**Your task**: Count the lines in the items below that contain the string "Paloma". Reply with the number alone.

**Data records**:
┏━━

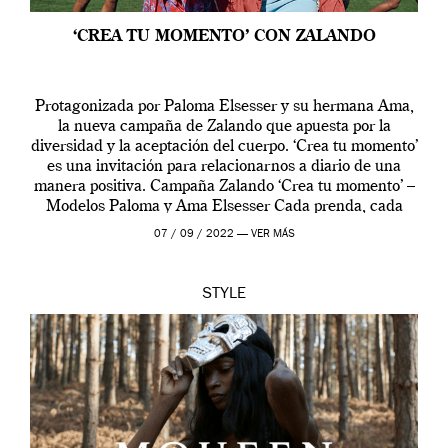
‘CREA TU MOMENTO’ CON ZALANDO
Protagonizada por Paloma Elsesser y su hermana Ama,
la nueva campaña de Zalando que apuesta por la
diversidad y la aceptación del cuerpo. ‘Crea tu momento’
es una invitación para relacionarnos a diario de una
manera positiva. Campaña Zalando ‘Crea tu momento’ –
Modelos Paloma y Ama Elsesser Cada prenda, cada
outfit, cada momento, caracteriza […]
07 / 09 / 2022 —
VER MÁS
STYLE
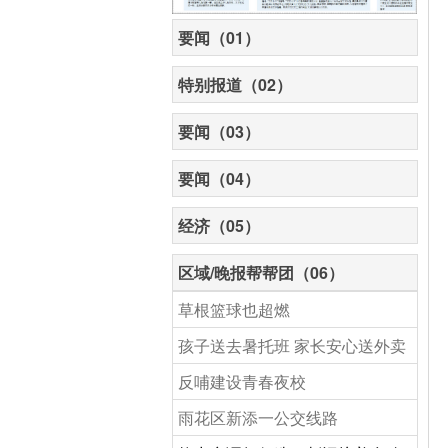
要闻（01）
特别报道（02）
要闻（03）
要闻（04）
经济（05）
区域/晚报帮帮团（06）
草根篮球也超燃
孩子送去暑托班 家长安心送外卖
反哺建设青春夜校
雨花区新添一公交线路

┗━━

**Written solution**: 2